#### [TEXT EXTRACT]
Activation functions lead to non-linearity in neural networks. Most common types are Sigmoid, Tanh, Relu, etc.

Commonly-used Activations

Sigmoid

$\sigma(x) = \frac{1}{1+e^{-x}}$

Sigmoid function takes a real-valued number and ‘squashes’ it into the range (0,1).

Drawbacks:

Sigmoids saturate and kill gradients. When at either the tail of 0 or 1, the gradient is almost zero. Take care of the weight initialization: if too large most neurons would saturate soon and the networks will barely learn.
Outputs are not zero-centered.

Tanh

$\tanh(x) = \frac{e^x-e^{-x}}{e^x+e^{-x}} = 2\sigma(2x) -1$

Tanh squashes the real number input into the range [-1,1].

Like sigmoid, its activations saturate;
but the output of tanh is zero-centered. Therefore, tanh non-linearity is always preferred to the sigmoid non-linearity.
$\tanh$ is simply a scaled sigmoid neuron: $\tanh(x) = 2 \sigma(2x) -1$

ReLU (Rectified Linear Unit)

$\text{Relu}(x) = \max(0, x)$

ReLu is simply thresholded at zero.

Pros:

6x accecerate the convergence of SGD compared to the tanh functions.^[2]
No expensive operations (e.g. exponential)
Problems:
Fragile during training and can “die”: ReLU units can irreversibly die during training.

Leaky ReLU

$f(x)=\left\{ \begin{array}{ll} \begin{align} x \quad & x>=0\\ \alpha x \quad & x<0\\ \end{align} \end{array} \right.$

Leaky ReLU attempts to fix the dying ReLU problem, by setting a small nagative slope when $x<0$. However, the consistency of the benefits across tasks is unclear.

PReLU

Parametric ReLU

$f(x) = \max(\alpha x, x)$

where $\alpha$ is learnable.

ELU (Exponential Linear Units)

ELU ^[4]

$f(x)=\left\{ \begin{array}{ll} \begin{align} x \quad & x>=0\\ \alpha (\exp(x)-1) \quad & x<0\\ \end{align} \end{array} \right.$

Maxout

See Maxout Networks(Goodfellow et.al 2013)^[3] :

$f(x) = \max(w_1^Tx+b_1, w_2^Tx + b_2)$

GELU (Gaussian Error Linear Units)

#### [DATA LINES]
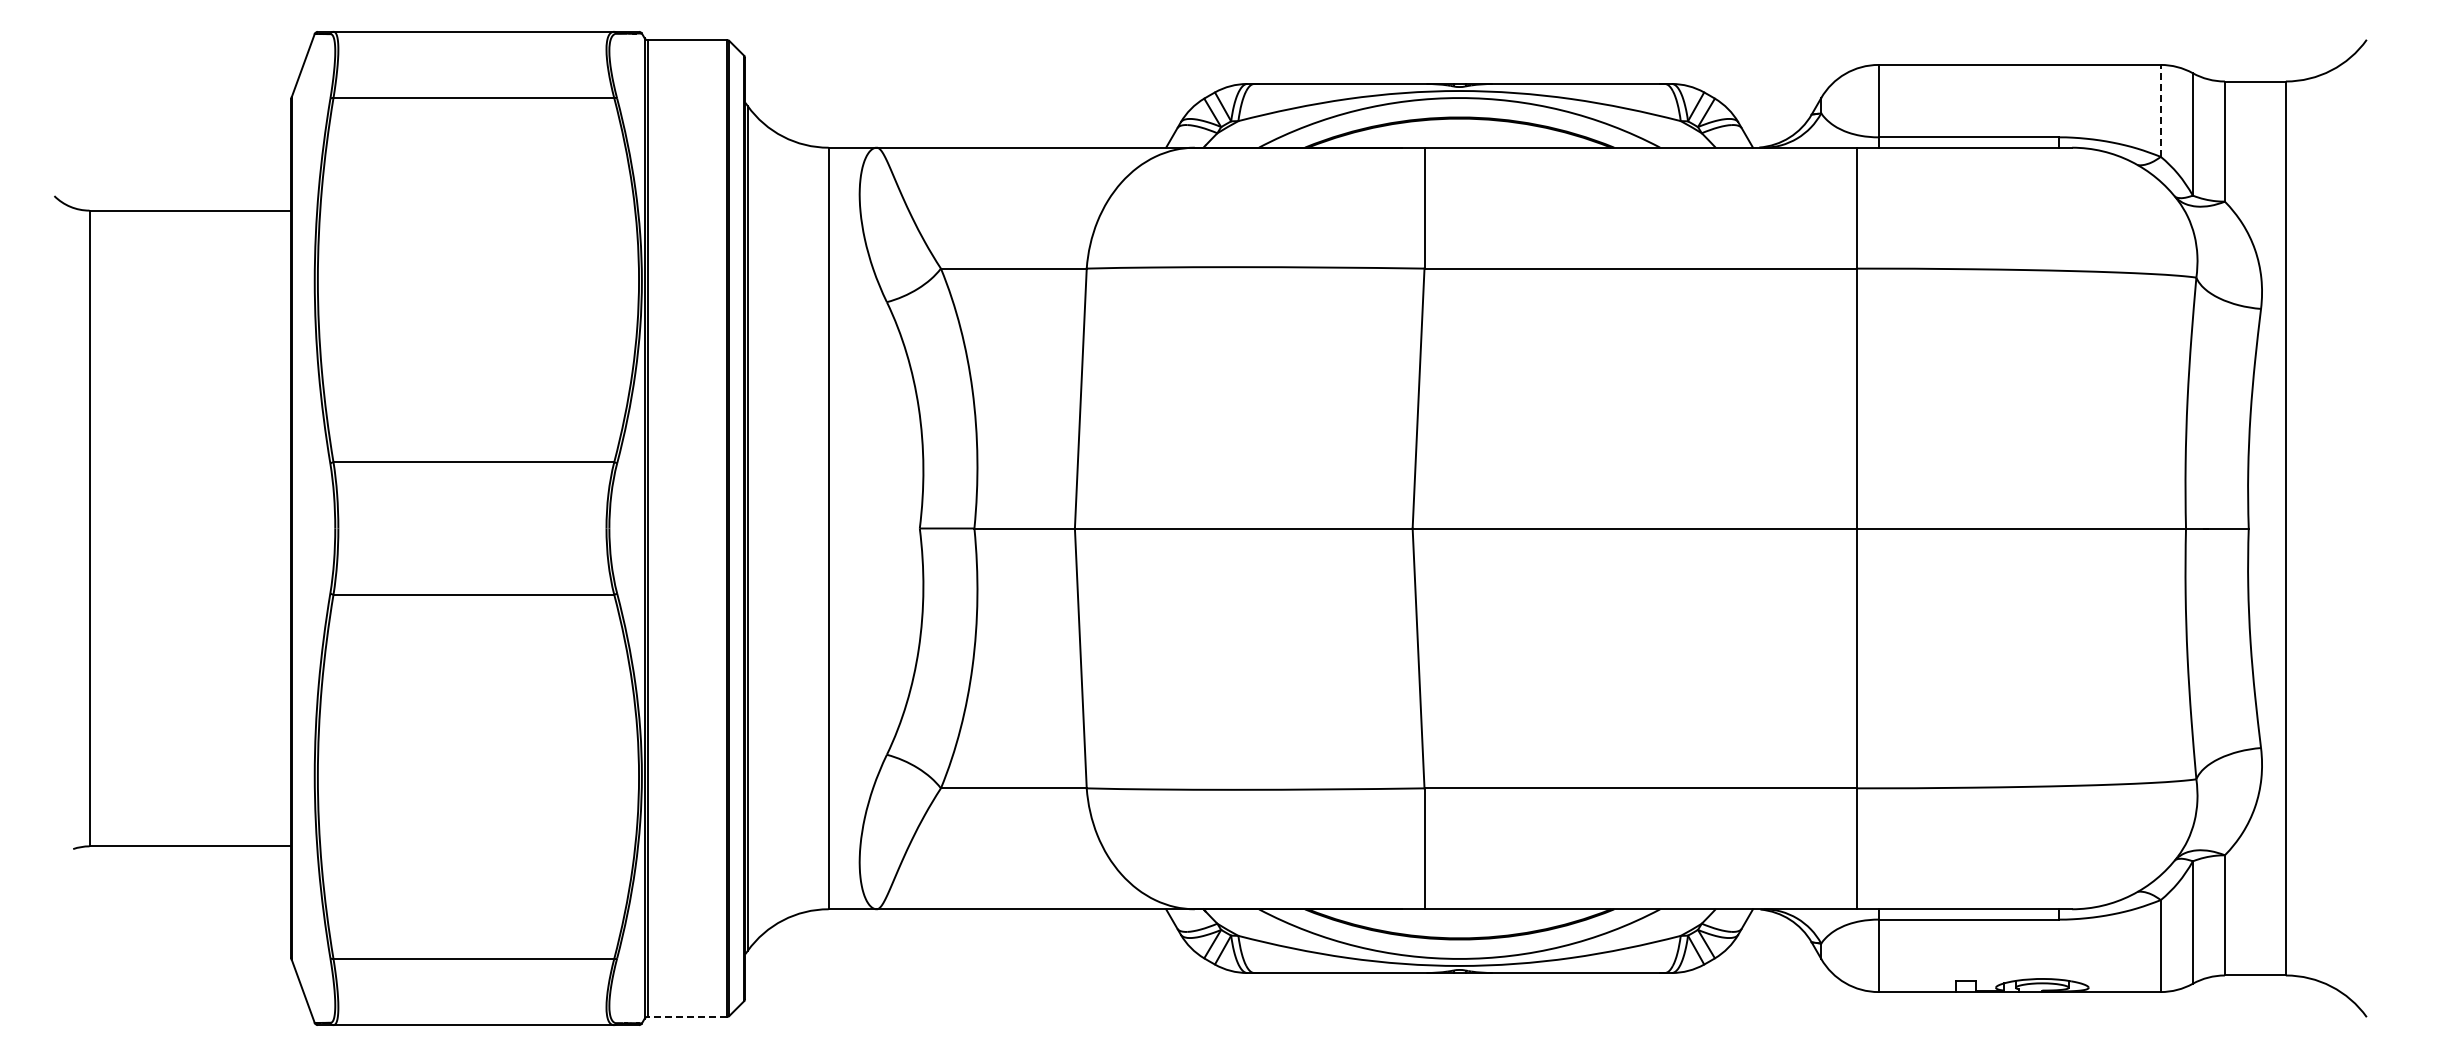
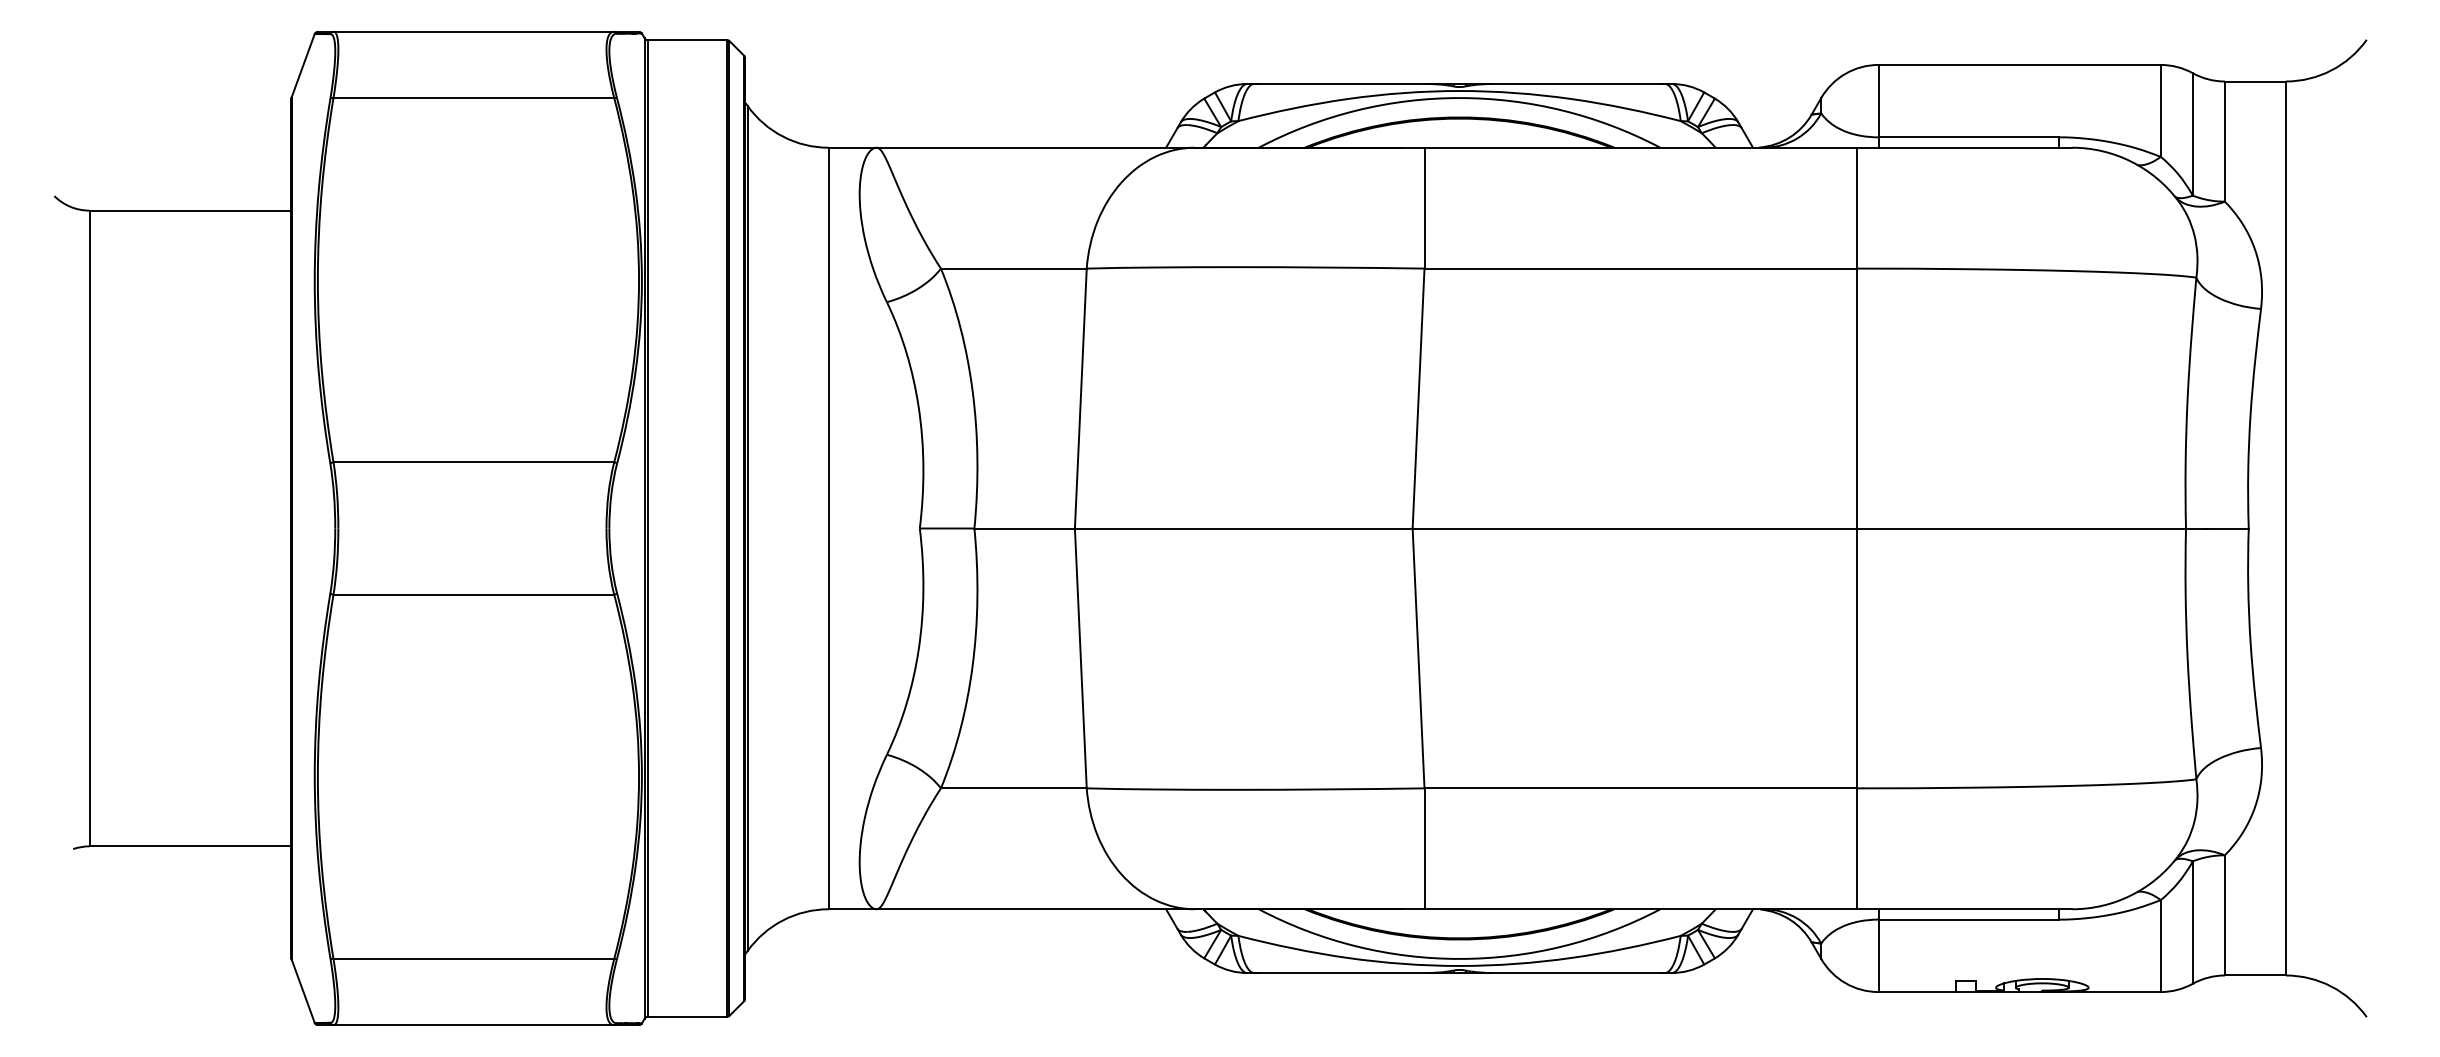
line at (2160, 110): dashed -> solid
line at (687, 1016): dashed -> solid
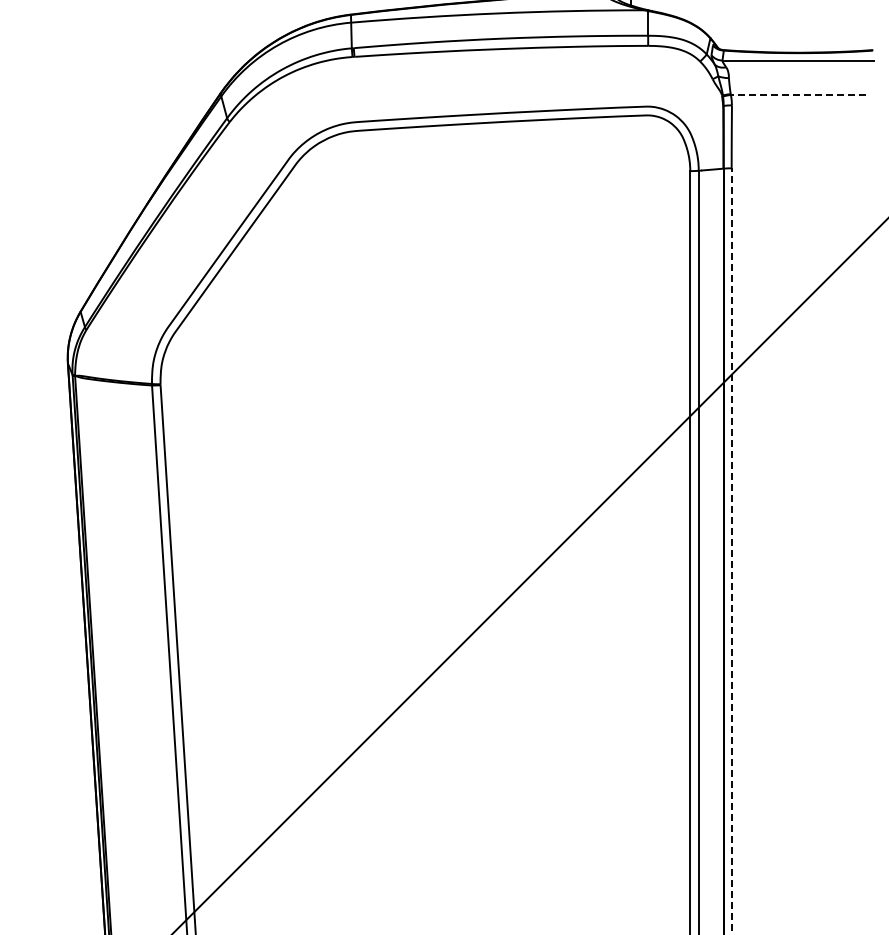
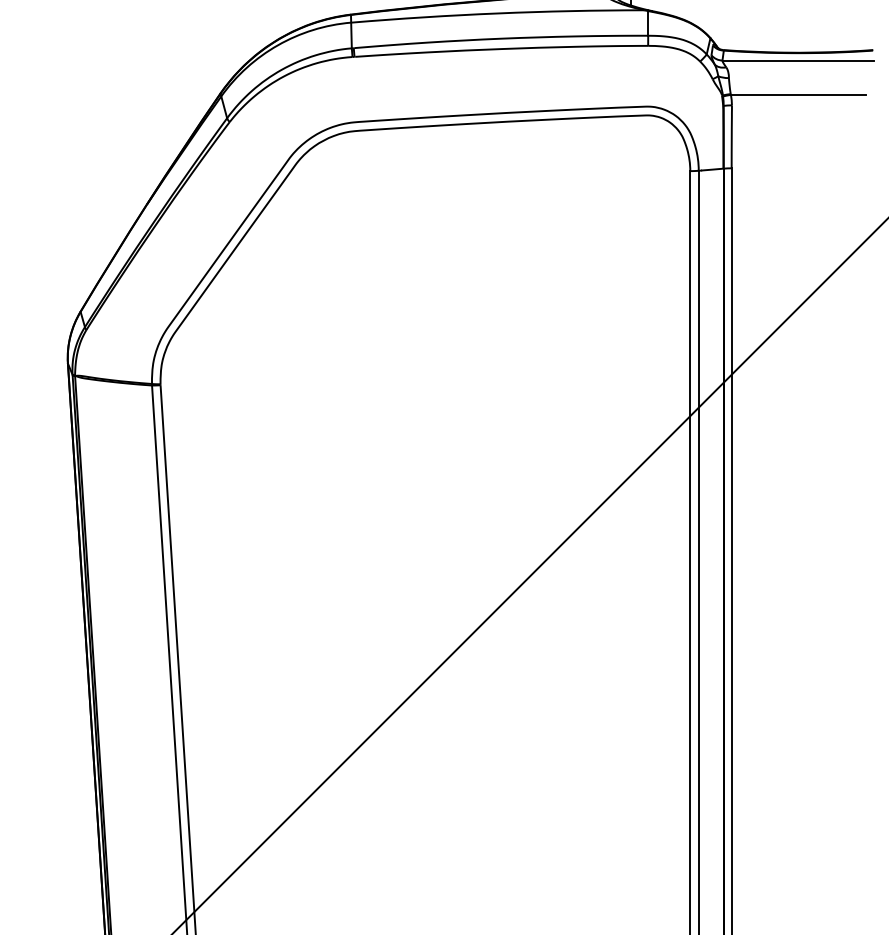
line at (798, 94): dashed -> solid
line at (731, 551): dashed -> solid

#### [WRITTEN TASK 1]
Summarize the text on activation functions in two sentences.
#### [WRITTEN TASK 2]
Copy the passage of the text on activation functions between "Activation functions lead" and "will barely learn.", inclusive.

#### [WRITTEN SOLUTION 1]
Activation functions introduce non-linearity into neural networks, and the text covers sigmoid, tanh, ReLU, Leaky ReLU, PReLU, ELU, and Maxout. Sigmoid saturates and is not zero-centered, tanh also saturates but is zero-centered, and ReLU avoids expensive operations but its units can irreversibly die during training, a problem Leaky ReLU attempts to fix with a small negative slope for negative inputs.

#### [WRITTEN SOLUTION 2]
Activation functions lead to non-linearity in neural networks. Most common types are Sigmoid, Tanh, Relu, etc.

Commonly-used Activations

Sigmoid

$\sigma(x) = \frac{1}{1+e^{-x}}$

Sigmoid function takes a real-valued number and ‘squashes’ it into the range (0,1).

Drawbacks:

Sigmoids saturate and kill gradients. When at either the tail of 0 or 1, the gradient is almost zero. Take care of the weight initialization: if too large most neurons would saturate soon and the networks will barely learn.